Make sure you have Conda installed on your system before proceeding with these steps. If not, you can install Miniconda or Anaconda from [https://docs.conda.io/en/latest/miniconda.html](https://docs.conda.io/en/latest/miniconda.html).

**Create and activate a conda environment:**

When using InSituPy with SpatialData, python version 3.13 is mandatory. Otherwise all python version >=3.10 should work.

   ```bash
   conda create --name insitupy python=3.13
   conda activate insitupy
   ```

**Install from PyPi:**

   ```bash
   pip install insitupy-spatial
   ```

This base installation includes napari and related visualization dependencies.

InSituPy currently requires `zarr>=3.0.0` and targets the zarr v3 format. Legacy zarr v2 workflows are only partially supported and not tested.

**Optional: install with SpatialData support (`spatialdata>=0.7.2`):**

   ```bash
   pip install insitupy-spatial[spatialdata]
   ```

To ensure that the InSituPy package is available as a kernel in Jupyter notebooks within your conda environment, you can follow the instructions [here](https://ipython.readthedocs.io/en/stable/install/kernel_install.html).

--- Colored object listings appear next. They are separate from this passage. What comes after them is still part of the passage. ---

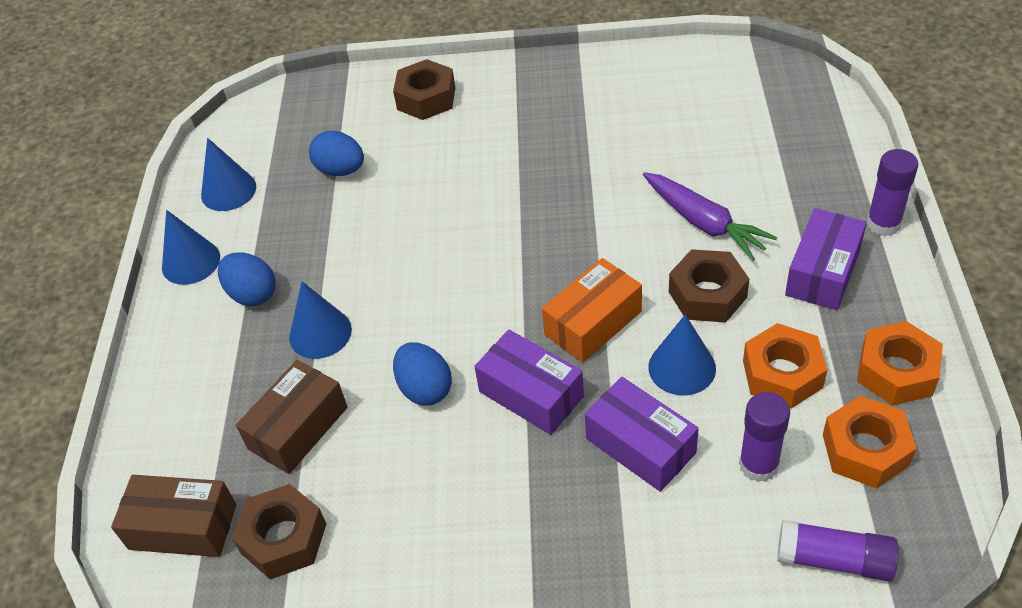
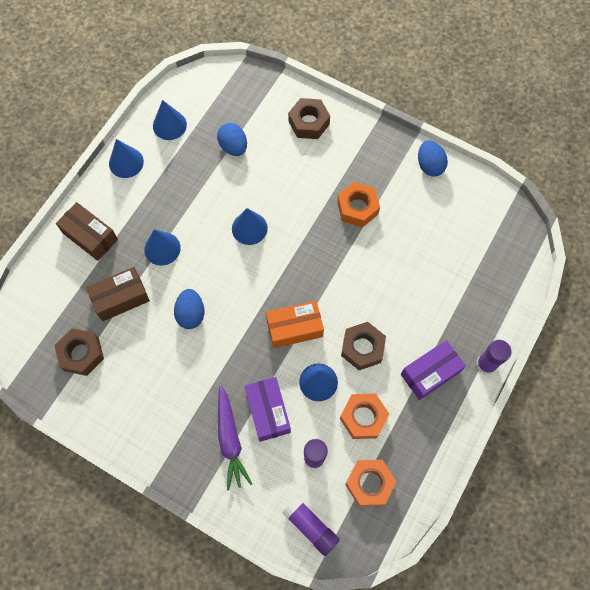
camera: 25 degrees right, 20 degrees up
brown box [111,475,236,557] -> brown box moved to [56,202,118,261]
blue egg [218,253,276,306] -> blue egg moved to [418,141,448,176]
purple box [474,330,584,435] -> none
purple carrot [643,172,777,261] -> purple carrot moved to [218,386,252,491]
orange nut [857,321,943,406] -> orange nut moved to [337,182,380,227]
none -> blue cone [232,208,268,245]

For alternative installation strategies see the [documentation](https://insitupy.readthedocs.io/en/latest/installation.html).


## Features

- **Data storage**: Store data on both the single sample level and the multi-sample level using the `InSituData` and `InSituExperiment` objects.
- **Data Preprocessing:** InSituPy provides functions for normalizing, filtering, and transforming raw in situ transcriptomics data.
- **Interactive Visualization:** Create interactive plots using [napari](https://napari.org/stable/#) to easily explore spatial gene expression patterns.
- **Annotation:** Annotate _Xenium In Situ_ data in the napari viewer or import annotations from external tools like [QuPath](https://qupath.github.io/).
- **Multi-sample analysis:** Perform analysis on an experiment-level, i.e. with multiple samples at once.

## QuPath

We try to develop InSituPy alongside the Bioimage Analysis tool [QuPath](https://qupath.github.io). QuPath has great functionalities to visualize whole slide image data, add annotations, generate segmentations or analyze signal intensities. Scripts to simplify the connection between QuPath and InSituPy, we collect [here](https://github.com/SpatialPathology/InSituPy-QuPath). This includes:
- Export of annotations as GEOJSON from QuPath
- Export of images as OME-TIFF from QuPath
- Collected export of data from a multiplexed IF image to be imported into InSituPy. Import can be performed using either `read_qupath` or `read_qupath_project`. For cell and nucleus segmentation of multiplexed IF images we recommend using [Instanseg](https://github.com/instanseg/instanseg).

## Contributing

Contributions are welcome! If you find any issues or have suggestions for new features, please open an [issue](https://github.com/SpatialPathology/InSituPy/issues), submit a pull request or contact us via our [zulip chat](https://insitupy.zulipchat.com).

## Citation

If you use `InSituPy` in your work, please cite the [preprint](https://www.biorxiv.org/content/10.1101/2025.03.07.641860v1) as follows:

> InSituPy – A Framework for Histology-Guided, Multi-Sample Analysis of Single-Cell Spatial Transcriptomics Data. <br>Wirth, Johannes, Anna Chernysheva, Birthe Lemke, Isabel Giray, Aitana Egea Lavandera, and Katja Steiger.<br>
bioRxiv, March 12, 2025. https://doi.org/10.1101/2025.03.07.641860.

## License

InSituPy is licensed under the [BSD-3-Clause](LICENSE).

---

**InSituPy** is developed and maintained by [Johannes Wirth](https://github.com/jwrth) and [Anna Chernysheva](https://github.com/annachernysheva179). Feedback is highly appreciated and hopefully **InSituPy** helps you with your analysis of spatial transcriptomics data. The package is thought to be a starting point to simplify the analysis of in situ sequencing data in Python and it would be exciting to integrate functionalities for larger and more comprehensive data structures. Currently, the framework focuses on the analysis of _Xenium In Situ_ data but it is planned to integrate more methodologies and any support on this is highly welcomed.